On November 26, 1998, orelhões painted lime-green were seen for the first time, marking the acquisition of Telesp by Spanish company Telefónica. This was part of the privatization process resulting from the breakup of Telebrás that also affected eleven other companies.

New fiberglass "totems" were launched by the company in 1999, but the orelhão continued on the streets, as they were part of the daily life of Brazil. Currently, in the state of São Paulo, there are 210,000 of them, according to Telefónica. The trend is that this number will decrease, due to Anatel's ordinance reducing the minimum number of payphones throughout the country to 4 per thousand inhabitants, from the previous 6. Also the advance of mobile telephony has been contributing to the decline of public telephones. In December 2011, there were about 143 mobile phones per 100 inhabitants in the state of São Paulo.

At the beginning of 2012, there were 247,6 million cell phones throughout Brazil. At the same time, a survey by Telefónica found that the sale of phone cards fell 45% in the state of São Paulo, compared to the first half of 2011. The company has decided to deactivate the "tulips" from the 70s, but it should maintain the devices to ensure that users do not have to walk more than 300 m to have access to one of these long-standing devices.

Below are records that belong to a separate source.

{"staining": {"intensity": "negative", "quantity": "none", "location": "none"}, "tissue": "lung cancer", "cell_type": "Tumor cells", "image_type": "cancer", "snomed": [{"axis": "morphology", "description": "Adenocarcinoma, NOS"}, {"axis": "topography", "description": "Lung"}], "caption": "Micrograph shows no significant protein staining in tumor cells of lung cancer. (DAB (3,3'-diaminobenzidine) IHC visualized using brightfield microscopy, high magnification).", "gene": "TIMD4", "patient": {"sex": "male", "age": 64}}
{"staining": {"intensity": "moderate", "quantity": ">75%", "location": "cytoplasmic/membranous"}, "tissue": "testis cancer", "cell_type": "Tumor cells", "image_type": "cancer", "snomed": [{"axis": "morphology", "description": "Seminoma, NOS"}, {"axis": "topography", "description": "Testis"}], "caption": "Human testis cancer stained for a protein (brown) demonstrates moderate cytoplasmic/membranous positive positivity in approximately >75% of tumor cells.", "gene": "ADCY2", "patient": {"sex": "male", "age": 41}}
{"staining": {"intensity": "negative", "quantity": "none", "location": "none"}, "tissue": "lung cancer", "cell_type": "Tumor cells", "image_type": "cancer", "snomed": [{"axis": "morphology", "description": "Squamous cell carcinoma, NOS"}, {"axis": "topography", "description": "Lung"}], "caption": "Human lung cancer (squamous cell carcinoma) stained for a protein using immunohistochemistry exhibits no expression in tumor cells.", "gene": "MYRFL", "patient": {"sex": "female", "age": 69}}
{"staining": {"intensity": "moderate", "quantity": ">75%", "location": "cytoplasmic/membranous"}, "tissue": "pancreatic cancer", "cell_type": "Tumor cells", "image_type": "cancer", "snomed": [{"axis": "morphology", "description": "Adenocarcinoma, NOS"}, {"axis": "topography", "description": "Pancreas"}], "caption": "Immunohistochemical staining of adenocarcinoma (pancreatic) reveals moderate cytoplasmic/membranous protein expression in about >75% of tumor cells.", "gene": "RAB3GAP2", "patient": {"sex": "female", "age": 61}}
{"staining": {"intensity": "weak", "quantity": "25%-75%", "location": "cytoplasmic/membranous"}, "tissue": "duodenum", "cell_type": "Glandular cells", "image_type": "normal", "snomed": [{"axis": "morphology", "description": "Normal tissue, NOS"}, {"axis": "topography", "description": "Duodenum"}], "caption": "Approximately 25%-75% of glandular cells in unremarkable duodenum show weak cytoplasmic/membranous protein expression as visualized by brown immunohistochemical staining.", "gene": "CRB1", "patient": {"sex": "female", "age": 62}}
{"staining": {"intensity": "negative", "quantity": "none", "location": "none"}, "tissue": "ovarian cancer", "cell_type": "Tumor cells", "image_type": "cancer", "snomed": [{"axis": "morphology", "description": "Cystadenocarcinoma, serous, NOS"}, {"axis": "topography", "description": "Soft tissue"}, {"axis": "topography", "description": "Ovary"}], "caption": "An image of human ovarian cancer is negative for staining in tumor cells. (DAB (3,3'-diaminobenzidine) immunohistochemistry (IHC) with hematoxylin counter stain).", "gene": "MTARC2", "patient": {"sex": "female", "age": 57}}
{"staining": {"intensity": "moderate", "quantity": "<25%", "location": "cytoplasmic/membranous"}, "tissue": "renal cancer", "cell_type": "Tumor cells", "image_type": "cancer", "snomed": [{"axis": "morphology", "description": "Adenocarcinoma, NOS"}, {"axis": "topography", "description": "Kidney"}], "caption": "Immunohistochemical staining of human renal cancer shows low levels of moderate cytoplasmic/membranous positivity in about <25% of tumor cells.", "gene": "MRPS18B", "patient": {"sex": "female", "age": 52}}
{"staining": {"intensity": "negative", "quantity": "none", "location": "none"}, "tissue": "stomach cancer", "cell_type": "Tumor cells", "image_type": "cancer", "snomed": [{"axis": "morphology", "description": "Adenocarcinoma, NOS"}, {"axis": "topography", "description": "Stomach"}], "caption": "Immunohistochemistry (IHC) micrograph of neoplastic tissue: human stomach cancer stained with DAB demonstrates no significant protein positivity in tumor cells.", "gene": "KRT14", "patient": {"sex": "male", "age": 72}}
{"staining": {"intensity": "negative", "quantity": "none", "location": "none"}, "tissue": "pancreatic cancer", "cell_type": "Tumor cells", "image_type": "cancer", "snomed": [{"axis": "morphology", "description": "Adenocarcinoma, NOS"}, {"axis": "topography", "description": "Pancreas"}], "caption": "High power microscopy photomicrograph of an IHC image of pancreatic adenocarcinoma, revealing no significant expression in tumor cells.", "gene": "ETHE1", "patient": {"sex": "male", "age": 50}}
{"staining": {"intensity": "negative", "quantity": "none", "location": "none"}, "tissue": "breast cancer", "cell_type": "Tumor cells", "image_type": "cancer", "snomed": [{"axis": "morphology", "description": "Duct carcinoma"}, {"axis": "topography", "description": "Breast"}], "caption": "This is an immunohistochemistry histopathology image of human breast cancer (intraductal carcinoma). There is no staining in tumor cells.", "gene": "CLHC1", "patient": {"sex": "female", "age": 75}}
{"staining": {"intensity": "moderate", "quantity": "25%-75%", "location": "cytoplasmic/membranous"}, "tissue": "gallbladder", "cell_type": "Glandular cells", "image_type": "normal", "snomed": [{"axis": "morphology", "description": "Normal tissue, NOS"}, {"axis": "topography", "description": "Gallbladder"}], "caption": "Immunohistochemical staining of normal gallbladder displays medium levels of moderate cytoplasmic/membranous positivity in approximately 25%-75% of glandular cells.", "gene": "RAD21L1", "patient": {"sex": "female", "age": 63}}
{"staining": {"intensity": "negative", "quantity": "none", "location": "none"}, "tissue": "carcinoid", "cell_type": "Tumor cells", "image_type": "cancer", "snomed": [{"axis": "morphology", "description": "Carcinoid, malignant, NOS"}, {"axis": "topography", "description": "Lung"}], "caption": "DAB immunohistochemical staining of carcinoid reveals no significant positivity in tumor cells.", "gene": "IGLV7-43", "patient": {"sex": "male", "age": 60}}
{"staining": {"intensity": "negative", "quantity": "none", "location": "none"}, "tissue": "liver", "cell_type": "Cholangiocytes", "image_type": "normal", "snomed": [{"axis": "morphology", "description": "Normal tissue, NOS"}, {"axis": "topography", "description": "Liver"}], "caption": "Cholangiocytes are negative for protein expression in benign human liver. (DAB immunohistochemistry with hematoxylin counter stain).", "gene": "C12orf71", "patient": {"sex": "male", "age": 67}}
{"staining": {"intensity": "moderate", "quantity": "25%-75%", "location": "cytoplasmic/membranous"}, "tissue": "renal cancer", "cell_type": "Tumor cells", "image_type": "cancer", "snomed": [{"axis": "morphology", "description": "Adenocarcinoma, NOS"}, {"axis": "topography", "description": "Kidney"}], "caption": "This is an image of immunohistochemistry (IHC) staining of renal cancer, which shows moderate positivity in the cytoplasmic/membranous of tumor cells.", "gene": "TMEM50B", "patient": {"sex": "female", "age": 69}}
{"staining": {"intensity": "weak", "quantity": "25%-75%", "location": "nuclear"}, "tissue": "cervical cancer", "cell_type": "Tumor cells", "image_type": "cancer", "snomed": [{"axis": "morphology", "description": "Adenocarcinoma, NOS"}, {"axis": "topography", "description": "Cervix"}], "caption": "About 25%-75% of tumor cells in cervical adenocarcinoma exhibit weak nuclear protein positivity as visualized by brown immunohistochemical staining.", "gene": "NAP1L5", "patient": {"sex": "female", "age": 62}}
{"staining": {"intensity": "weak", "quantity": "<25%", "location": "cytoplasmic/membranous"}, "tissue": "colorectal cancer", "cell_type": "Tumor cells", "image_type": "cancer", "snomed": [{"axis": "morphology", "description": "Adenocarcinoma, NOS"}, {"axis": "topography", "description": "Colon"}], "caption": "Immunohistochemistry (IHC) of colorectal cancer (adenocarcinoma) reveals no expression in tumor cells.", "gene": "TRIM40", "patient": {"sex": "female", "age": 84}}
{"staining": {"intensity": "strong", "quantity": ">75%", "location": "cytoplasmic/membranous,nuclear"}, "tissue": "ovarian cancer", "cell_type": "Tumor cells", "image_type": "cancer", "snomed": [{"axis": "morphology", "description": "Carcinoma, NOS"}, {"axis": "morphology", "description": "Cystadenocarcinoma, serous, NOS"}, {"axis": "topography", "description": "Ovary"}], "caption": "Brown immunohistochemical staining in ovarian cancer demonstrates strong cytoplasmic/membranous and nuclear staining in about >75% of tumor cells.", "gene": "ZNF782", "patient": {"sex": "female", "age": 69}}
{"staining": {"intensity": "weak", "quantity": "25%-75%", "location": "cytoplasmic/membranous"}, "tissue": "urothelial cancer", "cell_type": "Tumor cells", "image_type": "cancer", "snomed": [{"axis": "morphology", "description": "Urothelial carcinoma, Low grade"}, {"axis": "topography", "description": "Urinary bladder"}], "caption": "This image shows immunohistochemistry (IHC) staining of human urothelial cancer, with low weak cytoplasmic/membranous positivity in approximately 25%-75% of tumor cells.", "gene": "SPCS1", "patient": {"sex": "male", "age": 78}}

In her 70s almanac, "Memories and Curiosities of a Very Mad Decade", journalist and writer Ana Maria Bahiana places the arrival of the metro, the portable calculator and the computer in Brazil, the sports lottery and the orelhão among the wonders of modernity at that time.

Even though it has been declining in the 2010s, the orelhão, which has been fully incorporated into Brazilian street furniture, has reached its 40th anniversary and has consolidated its status as a world design icon and symbol of Brazil. Besides, it regained notability as a promotional symbol of the 2025 Brazilian film The Secret Agent.